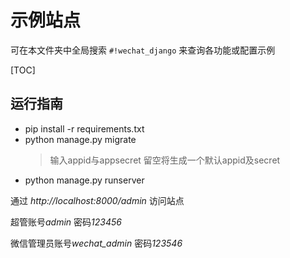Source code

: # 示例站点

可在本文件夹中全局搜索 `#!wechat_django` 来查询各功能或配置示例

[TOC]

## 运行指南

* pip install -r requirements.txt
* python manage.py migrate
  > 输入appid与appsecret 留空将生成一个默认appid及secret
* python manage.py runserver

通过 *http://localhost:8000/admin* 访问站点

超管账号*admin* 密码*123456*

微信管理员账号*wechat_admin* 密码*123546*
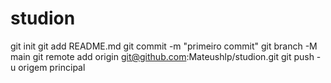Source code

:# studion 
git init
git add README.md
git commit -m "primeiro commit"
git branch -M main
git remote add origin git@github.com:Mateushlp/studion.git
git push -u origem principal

......

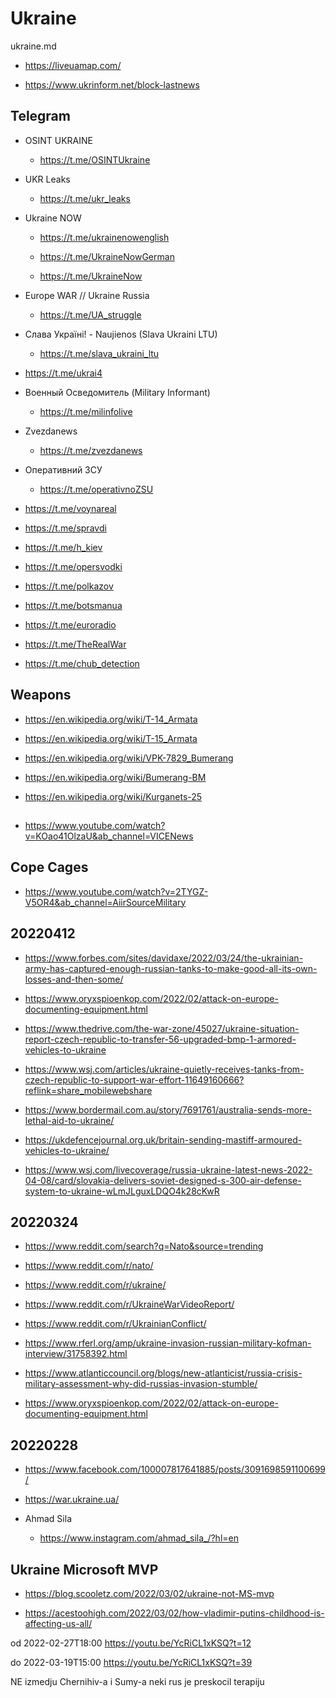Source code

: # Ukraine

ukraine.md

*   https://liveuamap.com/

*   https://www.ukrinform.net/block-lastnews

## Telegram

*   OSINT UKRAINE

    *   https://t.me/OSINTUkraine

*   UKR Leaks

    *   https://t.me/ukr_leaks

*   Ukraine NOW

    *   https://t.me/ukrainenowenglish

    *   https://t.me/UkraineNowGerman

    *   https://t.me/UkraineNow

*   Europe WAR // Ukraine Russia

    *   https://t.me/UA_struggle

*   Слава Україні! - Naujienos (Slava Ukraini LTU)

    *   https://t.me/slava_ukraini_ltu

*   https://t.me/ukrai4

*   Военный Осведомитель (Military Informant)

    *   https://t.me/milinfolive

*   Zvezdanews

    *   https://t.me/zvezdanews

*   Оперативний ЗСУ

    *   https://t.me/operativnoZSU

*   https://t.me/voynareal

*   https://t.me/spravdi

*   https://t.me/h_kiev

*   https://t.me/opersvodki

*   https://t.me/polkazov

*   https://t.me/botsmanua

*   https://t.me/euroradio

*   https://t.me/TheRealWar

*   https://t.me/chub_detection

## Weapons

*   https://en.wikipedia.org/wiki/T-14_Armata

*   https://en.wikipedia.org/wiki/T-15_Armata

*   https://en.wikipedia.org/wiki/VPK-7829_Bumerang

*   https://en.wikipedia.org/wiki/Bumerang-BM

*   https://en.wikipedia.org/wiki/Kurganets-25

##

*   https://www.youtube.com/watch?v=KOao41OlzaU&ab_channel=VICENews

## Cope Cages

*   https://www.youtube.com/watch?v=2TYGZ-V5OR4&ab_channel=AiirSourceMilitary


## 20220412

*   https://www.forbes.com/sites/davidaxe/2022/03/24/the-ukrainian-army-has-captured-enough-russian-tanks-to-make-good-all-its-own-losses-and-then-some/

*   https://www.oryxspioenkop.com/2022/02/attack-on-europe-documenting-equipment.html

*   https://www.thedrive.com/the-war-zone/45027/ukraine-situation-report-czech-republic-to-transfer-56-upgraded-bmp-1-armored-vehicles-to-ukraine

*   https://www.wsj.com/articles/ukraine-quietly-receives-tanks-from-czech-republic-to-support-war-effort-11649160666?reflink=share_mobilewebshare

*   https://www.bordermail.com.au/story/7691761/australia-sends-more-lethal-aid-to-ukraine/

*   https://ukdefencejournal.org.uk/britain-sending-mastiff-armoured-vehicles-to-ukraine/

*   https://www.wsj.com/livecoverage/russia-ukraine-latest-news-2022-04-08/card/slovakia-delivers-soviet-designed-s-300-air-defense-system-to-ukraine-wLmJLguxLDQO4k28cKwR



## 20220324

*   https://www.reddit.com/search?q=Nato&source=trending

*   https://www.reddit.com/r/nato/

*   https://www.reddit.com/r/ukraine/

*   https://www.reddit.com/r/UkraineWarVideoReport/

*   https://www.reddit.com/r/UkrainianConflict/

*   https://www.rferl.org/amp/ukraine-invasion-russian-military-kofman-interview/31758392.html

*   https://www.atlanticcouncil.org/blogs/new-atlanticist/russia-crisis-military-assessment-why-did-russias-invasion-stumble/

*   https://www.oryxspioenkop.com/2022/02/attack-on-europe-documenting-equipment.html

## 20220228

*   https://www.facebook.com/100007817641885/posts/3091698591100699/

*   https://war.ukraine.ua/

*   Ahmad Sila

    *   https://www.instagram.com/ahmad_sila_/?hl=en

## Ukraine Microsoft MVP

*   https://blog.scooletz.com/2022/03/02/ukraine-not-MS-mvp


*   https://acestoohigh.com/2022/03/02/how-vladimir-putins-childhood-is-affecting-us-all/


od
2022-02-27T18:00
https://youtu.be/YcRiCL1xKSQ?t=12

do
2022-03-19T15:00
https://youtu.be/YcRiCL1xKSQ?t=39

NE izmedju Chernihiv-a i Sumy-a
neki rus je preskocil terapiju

......

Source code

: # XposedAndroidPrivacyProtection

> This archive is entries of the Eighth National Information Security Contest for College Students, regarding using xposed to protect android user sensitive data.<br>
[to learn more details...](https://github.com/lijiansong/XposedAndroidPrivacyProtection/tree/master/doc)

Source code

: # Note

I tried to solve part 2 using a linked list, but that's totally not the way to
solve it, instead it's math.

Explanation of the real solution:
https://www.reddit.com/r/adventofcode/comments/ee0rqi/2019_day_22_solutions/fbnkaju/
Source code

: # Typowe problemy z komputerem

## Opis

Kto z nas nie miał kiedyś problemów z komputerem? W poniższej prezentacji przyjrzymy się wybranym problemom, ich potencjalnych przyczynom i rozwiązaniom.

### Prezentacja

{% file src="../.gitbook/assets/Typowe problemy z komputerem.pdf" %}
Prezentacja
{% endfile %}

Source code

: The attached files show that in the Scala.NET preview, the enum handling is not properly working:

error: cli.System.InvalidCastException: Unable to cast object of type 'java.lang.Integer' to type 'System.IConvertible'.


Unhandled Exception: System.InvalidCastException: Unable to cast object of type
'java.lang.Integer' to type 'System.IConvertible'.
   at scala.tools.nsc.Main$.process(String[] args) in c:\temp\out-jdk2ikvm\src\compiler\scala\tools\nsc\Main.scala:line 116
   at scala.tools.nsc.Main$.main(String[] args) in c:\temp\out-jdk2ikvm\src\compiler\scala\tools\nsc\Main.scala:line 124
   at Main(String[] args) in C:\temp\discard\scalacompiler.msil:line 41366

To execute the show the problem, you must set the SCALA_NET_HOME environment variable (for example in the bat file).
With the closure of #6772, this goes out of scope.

......

◆ Work to complete
Reproduce, without any changes, the lines in the records above from the line containing "NE izmedju Chernihiv-a i Sumy-a" through the line containing "neki rus je preskocil terapiju".

◆ Answer box
NE izmedju Chernihiv-a i Sumy-a
neki rus je preskocil terapiju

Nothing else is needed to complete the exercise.